15. A magnetic signal noise measuring method with using a magnetic signal noise measuring apparatus including a magnetic measuring section arranged to measure magnetic noise and a magnetic signal generated by a magnetic signal source as a tensor of second or higher order, comprising: tensor-decomposing a measurement result from the magnetic measuring section; andsegregating a decomposition result from the tensor-decomposing of the measurement result into one representing the magnetic signal and one representing the magnetic noise.

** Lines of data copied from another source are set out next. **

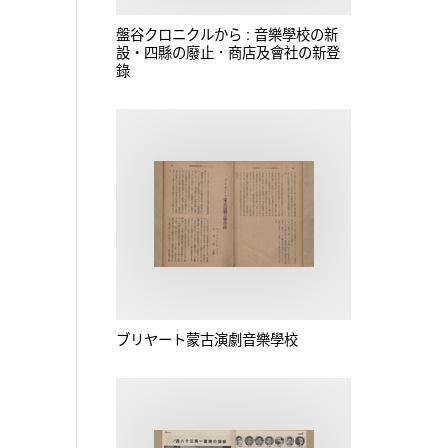
盤谷クロニクルから : 音樂學校の新
設‧四縣の廢止．商店及會社の新登
錄
ブリヤート蒙古演劇音樂學校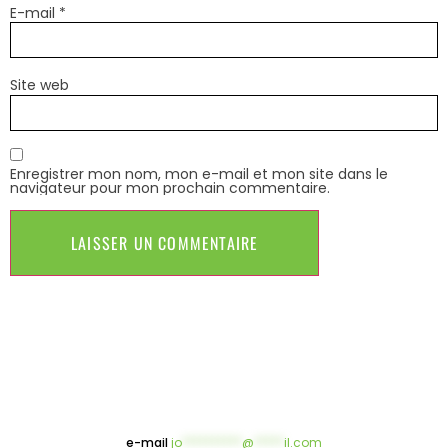
E-mail
*
Site web
Enregistrer mon nom, mon e-mail et mon site dans le
navigateur pour mon prochain commentaire.
e-mail
jo
**********
@
*****
il.com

16. A non-transitory computer-readable medium including a program of instructions for execution by a computer to perform a magnetic signal noise measuring process with using a magnetic signal noise measuring apparatus including a magnetic measuring section arranged to measure magnetic noise and a magnetic signal generated by a magnetic signal source as a tensor of second or higher order, said magnetic signal noise measuring process comprising: tensor-decomposing a measurement result from the magnetic measuring section; andsegregating a decomposition result from the tensor-decomposing of the measurement result into one representing the magnetic signal and one representing the magnetic noise.